Variational Approximation Error in Bayesian Non-negative Matrix Factorization

TL;DR

This paper provides a theoretical analysis of the variational approximation error in Bayesian non-negative matrix factorization (NMF), deriving bounds that quantify how closely variational methods approximate the true Bayesian posterior.

Contribution

It introduces an algebraic geometric approach to analyze the approximation error in VBNMF and derives bounds based on the model's hyperparameters and true rank.

Findings

Derived an upper bound for the learning coefficient in Bayesian NMF.

Established a lower bound for the variational approximation error.

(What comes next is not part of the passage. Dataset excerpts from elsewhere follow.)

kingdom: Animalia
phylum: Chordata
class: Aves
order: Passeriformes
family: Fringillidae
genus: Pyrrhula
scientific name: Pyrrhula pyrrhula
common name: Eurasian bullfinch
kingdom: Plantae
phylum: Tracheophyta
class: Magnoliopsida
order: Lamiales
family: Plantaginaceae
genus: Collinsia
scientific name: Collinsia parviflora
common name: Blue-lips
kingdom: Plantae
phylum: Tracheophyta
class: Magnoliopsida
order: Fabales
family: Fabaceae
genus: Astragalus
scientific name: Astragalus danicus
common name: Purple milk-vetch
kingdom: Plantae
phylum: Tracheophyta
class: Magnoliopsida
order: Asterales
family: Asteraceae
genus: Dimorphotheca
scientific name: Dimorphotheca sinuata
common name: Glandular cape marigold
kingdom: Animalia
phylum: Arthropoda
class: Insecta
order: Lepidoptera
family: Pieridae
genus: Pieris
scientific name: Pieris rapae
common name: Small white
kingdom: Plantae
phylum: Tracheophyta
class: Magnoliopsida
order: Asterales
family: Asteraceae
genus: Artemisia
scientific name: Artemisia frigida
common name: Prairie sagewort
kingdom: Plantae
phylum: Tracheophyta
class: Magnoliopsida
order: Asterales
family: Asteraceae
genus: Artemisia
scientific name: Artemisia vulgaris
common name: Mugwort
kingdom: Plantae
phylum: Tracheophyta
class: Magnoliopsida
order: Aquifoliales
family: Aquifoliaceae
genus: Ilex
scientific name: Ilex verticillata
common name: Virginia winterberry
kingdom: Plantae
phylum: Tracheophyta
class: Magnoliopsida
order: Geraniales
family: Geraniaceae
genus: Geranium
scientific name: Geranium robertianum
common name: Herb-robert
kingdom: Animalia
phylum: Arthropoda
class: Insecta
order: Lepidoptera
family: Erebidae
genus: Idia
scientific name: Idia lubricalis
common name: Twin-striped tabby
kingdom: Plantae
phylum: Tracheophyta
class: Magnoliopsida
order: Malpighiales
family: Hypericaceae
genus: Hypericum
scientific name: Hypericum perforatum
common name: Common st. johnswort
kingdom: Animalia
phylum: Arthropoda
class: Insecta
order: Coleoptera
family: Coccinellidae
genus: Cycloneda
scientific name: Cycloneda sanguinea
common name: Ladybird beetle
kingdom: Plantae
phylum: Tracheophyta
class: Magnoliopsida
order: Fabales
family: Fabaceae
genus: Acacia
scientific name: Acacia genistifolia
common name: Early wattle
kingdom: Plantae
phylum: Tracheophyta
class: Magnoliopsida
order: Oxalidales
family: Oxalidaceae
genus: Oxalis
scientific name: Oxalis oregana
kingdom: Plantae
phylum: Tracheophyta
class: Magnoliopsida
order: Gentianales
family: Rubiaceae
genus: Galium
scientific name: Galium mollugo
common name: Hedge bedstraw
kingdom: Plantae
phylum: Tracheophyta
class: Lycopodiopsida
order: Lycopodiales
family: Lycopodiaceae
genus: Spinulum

Numerical experiments confirm the theoretical bounds.

Abstract

Non-negative matrix factorization (NMF) is a knowledge discovery method that is used in many fields. Variational inference and Gibbs sampling methods for it are also wellknown. However, the variational approximation error has not been clarified yet, because NMF is not statistically regular and the prior distribution used in variational Bayesian NMF (VBNMF) has zero or divergence points. In this paper, using algebraic geometrical methods, we theoretically analyze the difference in negative log evidence (a.k.a. free energy) between VBNMF and Bayesian NMF, i.e., the Kullback-Leibler divergence between the variational posterior and the true posterior. We derive an upper bound for the learning coefficient (a.k.a. the real log canonical threshold) in Bayesian NMF. By using the upper bound, we find a lower bound for the approximation error, asymptotically. The result quantitatively shows how well the VBNMF algorithm can approximate Bayesian NMF; the lower bound depends on the hyperparameters and the true nonnegative rank. A numerical experiment demonstrates the theoretical result.